Selected excerpt.
More than one million more homes and businesses will be covered by the 114 exchanges named in the next phase of BT Openreach's rollout of fibre-based super-fast broadband
Written by David Meyer, Contributor

BT Openreach has revealed the names of the next 114 telephone exchanges that will offer super-fast broadband to customers.

Fibre cabinet

BT Openreach has revealed the names of the next 114 telephone exchanges that will offer super-fast broadband, as it continues its fibre rollout. Photo credit: David Meyer

More than a million homes and businesses are served by those exchanges, BT said on Tuesday. The deployment is the latest stage in the company's plan to offer fibre-based broadband to around 16 million premises, or two-thirds of the country, by the end of 2015.

"I am pleased to be able to reveal the latest locations where we will make fibre broadband available," Mike Galvin, Openreach's managing director for next-generation access, said in a statement. "Our rollout is one of the fastest in the world, and we are on track to pass 10 million homes and businesses next year before pushing on further."

The 114 exchanges identified on Tuesday (full list here) will be upgraded by the autumn of 2012, BT said. Most of the premises gaining high-speed broadband as a result will get fibre-to-the-cabinet (FTTC) connectivity. This leaves a copper connection between the street cabinet and the premises, and therefore hits a download speed limit of around 40Mbps. The upload limit is around 10Mbps.

BT intends to roughly double the uplink and downlink speeds of its FTTC connections in an upgrade next year, the company said in May.

While three-quarters of the company's rollout will be FTTC, the remaining quarter is supposed to be fibre-to-the-premises (FTTP), which offers speeds closer to 100Mbps, with scope for increasing that rate. However, BT has encountered technical difficulties in carrying out its FTTP plans.

BT said it will spend £2.5bn on the overall fast-fibre project, although that amount is conditional on there being "an acceptable environment for investment". Further funding will have to come from the public sector, it said on Tuesday.

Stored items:
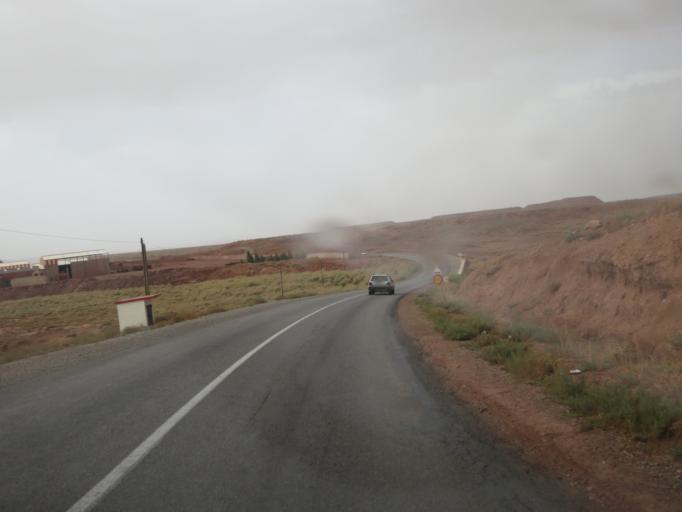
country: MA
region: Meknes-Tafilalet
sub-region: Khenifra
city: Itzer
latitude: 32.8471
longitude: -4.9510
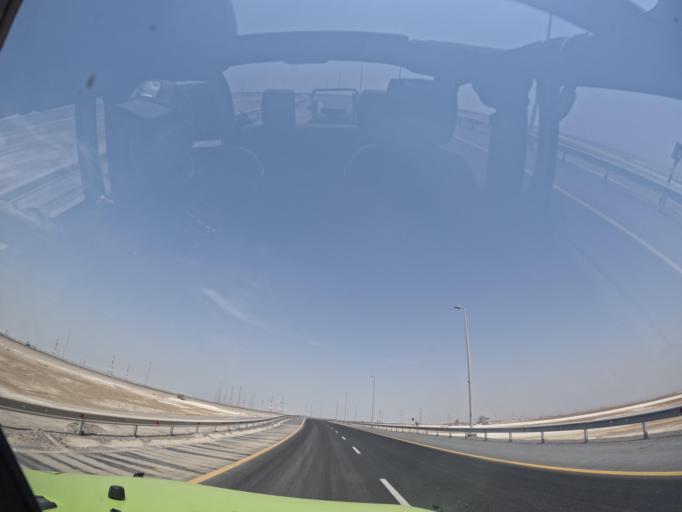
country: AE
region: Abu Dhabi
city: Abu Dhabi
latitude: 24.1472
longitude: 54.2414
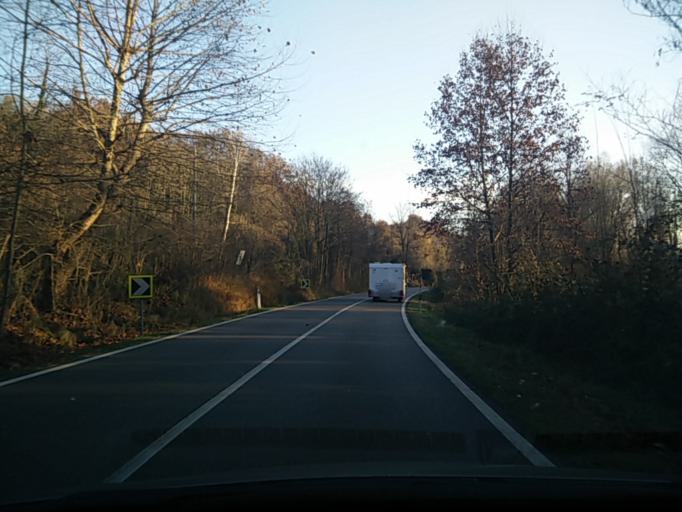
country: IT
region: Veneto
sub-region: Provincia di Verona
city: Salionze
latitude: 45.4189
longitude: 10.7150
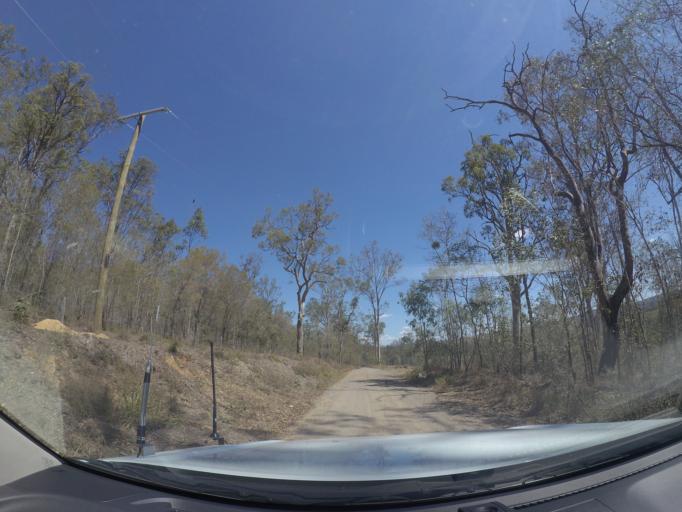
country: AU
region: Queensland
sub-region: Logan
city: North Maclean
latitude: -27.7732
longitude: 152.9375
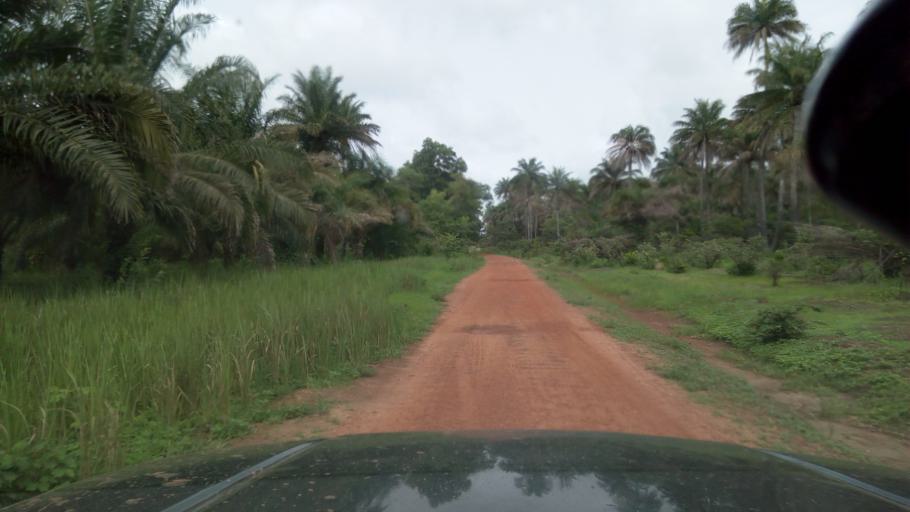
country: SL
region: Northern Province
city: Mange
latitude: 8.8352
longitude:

Problems and tasks.
(a) Answer these questions from the article on BT Openreach's broadband rollout:
(i) By when will the 114 exchanges be upgraded?
(ii) What download speed limit does an FTTC connection hit?
(iii) How much does BT say it will spend on the overall fast-fibre project?
(b) Which speeds in Mbps does the article on BT Openreach's broadband rollout give, and what does each one describe?
The items have no connection to the text.

Answers by task.
(a)
(i) By the autumn of 2012
(ii) Around 40Mbps
(iii) £2.5bn

(b)
- Around 40Mbps: the FTTC download speed limit
- Around 10Mbps: the FTTC upload limit
- Closer to 100Mbps: the speed FTTP offers